Pandemic pressures and lack of training see 50% rise in sharps injury

Pressures of the pandemic and a lack of training has led to a 50% rise in sharps injuries, a Royal College of Nursing (RCN) report has suggested.

Sharps injuries are where a needle, blade (such as a scalpel) or other medical instruments penetrate the skin. The authors surveyed 7,571 RCN members for the report. Of those 15% said they had suffered a ‘sharps injury’ in 2020. This compares to 10% in 2008.

Reasons for the rise cited in the report included fatigue induced by the pandemic, low staffing levels, lack of training and safer sharps and sharps bins not being available.

The RCN says this fits with the rapidly-changing role of nursing staff who have taken on many of the tasks traditionally done by doctors in recent years. For example, some nursing support workers now administer insulin injections.

The College, which led a campaign for the safer use of needles in healthcare settings, said the onus is on the employer to ensure all nursing staff using needles and other sharp instruments get the training they need. In 2013, following the campaign, new safer sharps regulations were introduced in Great Britain to try to reduce sharps injuries.

The report, called 'Blood and Body Fluid Exposures in 2020’ written by a RCN working group and led by New Zealand-based consultant microbiologist Terry Grimmond, makes recommendations including that all organisations annually review their sharps injuries data and prevention policies.
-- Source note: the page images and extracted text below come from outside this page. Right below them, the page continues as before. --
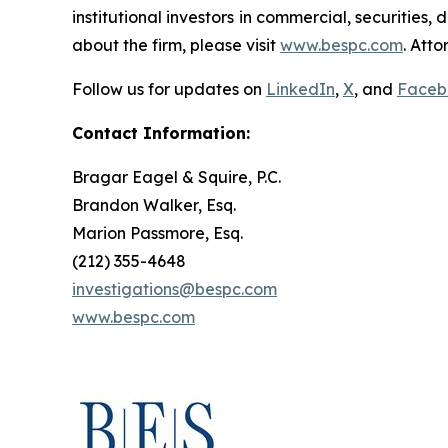
institutional investors in commercial, securities,
about the firm, please visit
www.bespc.com
. Att
Follow us for updates on
LinkedIn
,
X
, and
Faceb
Contact Information:
Bragar Eagel & Squire, P.C.
Brandon Walker, Esq.
Marion Passmore, Esq.
(212) 355-4648
investigations@bespc.com
www.bespc.com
Fatigue tops this list of reasons for injuries with more than a quarter of nursing staff (27%) citing it for a reason. More than 1 in ten (12%) said staffing levels contributed to their injury. The report found that wearing personal protective equipment (PPE) was considered a contributing factor by 9% of staff.

Jude Diggins, RCN Interim Director of Nursing, Policy and Public Affairs said: “These findings suggest the pandemic has highlighted a problem that has not been fully tackled yet.

“Most sharps injuries can be prevented and there are legal requirements on employers to take steps to prevent healthcare staff being exposed to infectious agents from sharps injuries.”

Rose Gallagher, RCN Professional Lead for Infection Prevention and Control, said: "All nursing staff who work with sharps should have training in how to use them safely.

"In 2013 new regulations were brought in to reduce sharps injuries but these findings suggest there is still some way to go to protect all parts of the nursing workforce.

“We now need to see greater efforts for better reporting and training to not only prevent injuries but to ensure there are stronger procedures to follow-up and protect nursing staff after injuries.”

  • Nearly two-thirds (63%) of respondents said they had received at least one sharps injury during their careers.
  • A quarter (25%) of mental health unit staff sustained sharps injuries in the last 12 months, as did 22% of care/nursing homes staff and 18% of patients' homes staff.

Even with such a large number of injuries the survey exposed a lack of understanding of the risks with 82% saying they perceived the disease risk from sharps injuries as low to nil. This is despite exposure to blood and body fluid exposure having the potential to put healthcare workers at risk of infection.

There was also a concerning lack of training with 25% of respondents saying they had no training on safe sharps use and 21% saying they had not received any education on reporting sharps injuries.

Even after injury less than half (48%) attended a follow-up meeting and 40% reported not receiving any medical advice.

The report makes a number of recommendations including that organisations should:

  • Annually review their sharps injuries data and prevention policies and evaluate with users the safest sharps devices commercially available for all procedures.
     
  • Adopt semi-auto or auto safety-mechanism devices where available and clinically acceptable after evaluation by users.
     
  • Remove all standard devices from the organisation once they are replaced by safer devices.